This part of the website especially stood out to me. While it does use the tired line about the "obesity epidemic", it goes beyond that to point out that diabetes isn't necessarily directly caused by obesity itself, but by poor diet and sedentary lifestyle...of which obesity is often a result. It's refreshing to me to see someone in the spotlight actually step outside of the tired dogma we see elsewhere so often.


----------



## James (Jun 15, 2007)

The healthy living message could definitely do with being de-coupled from the the weight loss message so to me... this sounds like a marginal improvement (in psychological terms at least).

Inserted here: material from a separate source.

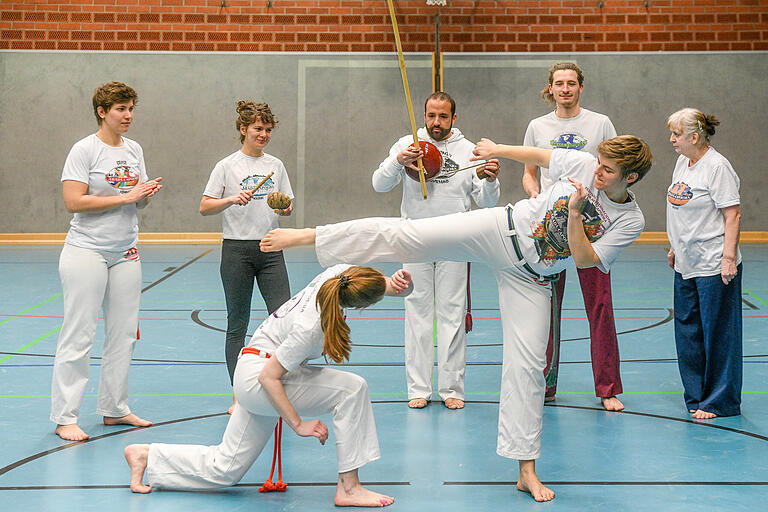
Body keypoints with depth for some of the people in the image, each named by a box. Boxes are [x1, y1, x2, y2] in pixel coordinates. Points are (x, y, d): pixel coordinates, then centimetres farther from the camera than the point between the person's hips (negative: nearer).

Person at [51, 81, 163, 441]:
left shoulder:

still too many mixed messages in there though... at the end of the day thats probably because the "weight loss" message still sells more than the "balanced lifestyle" one... 

unfortunately...


----------



## Dr. Feelgood (Jun 15, 2007)

James said:


> The healthy living message could definitely do with being de-coupled from the the weight loss message so to me... this sounds like a marginal improvement (in psychological terms at least).
> 
> still too many mixed messages in there though... at the end of the day thats probably because the "weight loss" message still sells more than the "balanced lifestyle" one...
> 
> unfortunately...



I agree, BUT...given that the "weight loss" message is ubiquitous, isn't it great that someone is taking advantage of that to 'sell' a positive message about healthy living? Subverting the dominant paradigm, as it were...


----------



## lemmink (Jun 15, 2007)

This sounds like such a cool program!


----------